__WHAT YOU ARE ASKED TO DO__: Rewrite every line of the data below, substituting "graph" for "chart" and changing nothing else. Leave the pictures out of your version.

__Data visualization images__:
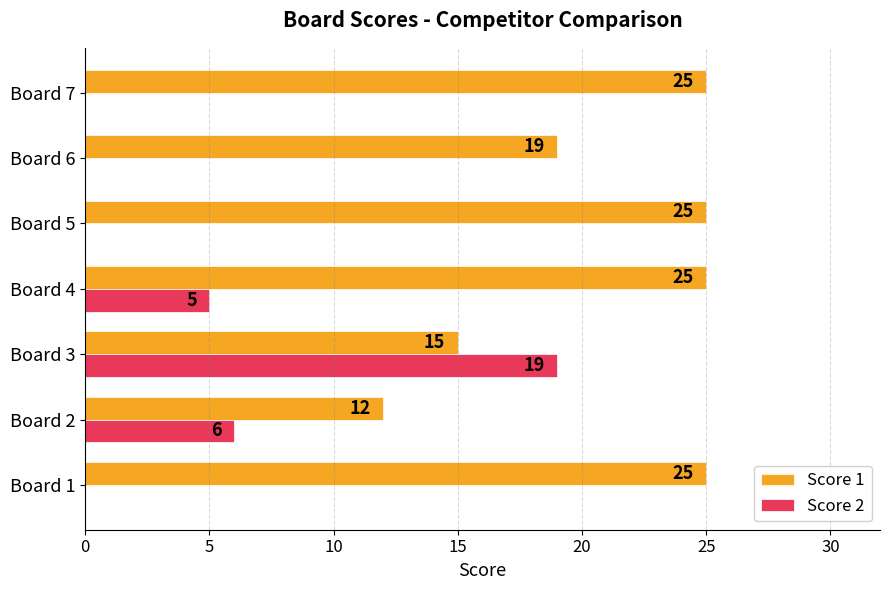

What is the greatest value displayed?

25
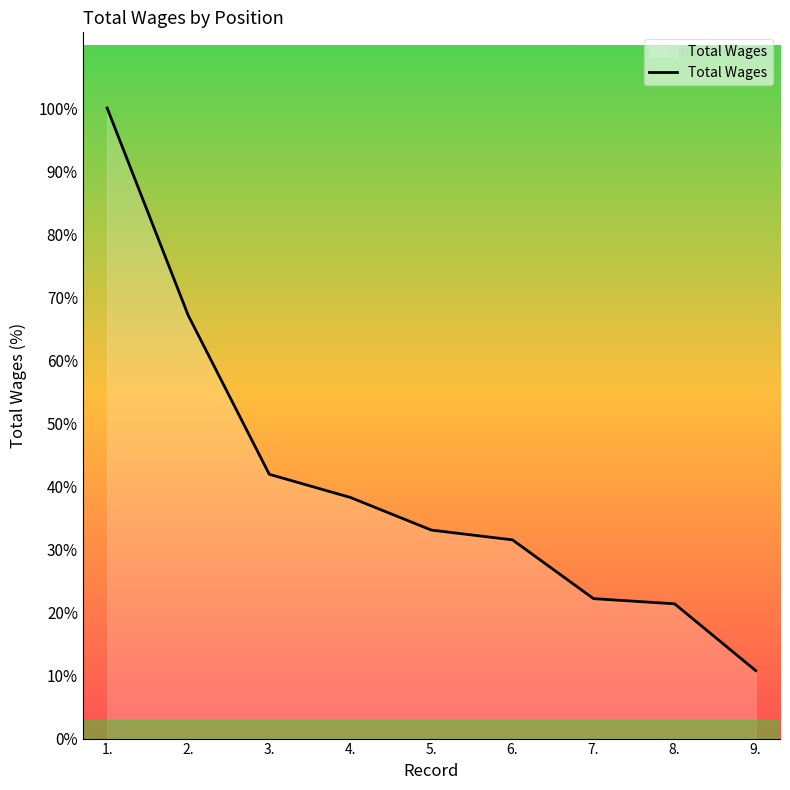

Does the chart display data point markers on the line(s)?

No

__THE COMPLETED TASK__:
What is the greatest value displayed?

25

Does the graph display data point markers on the line(s)?

No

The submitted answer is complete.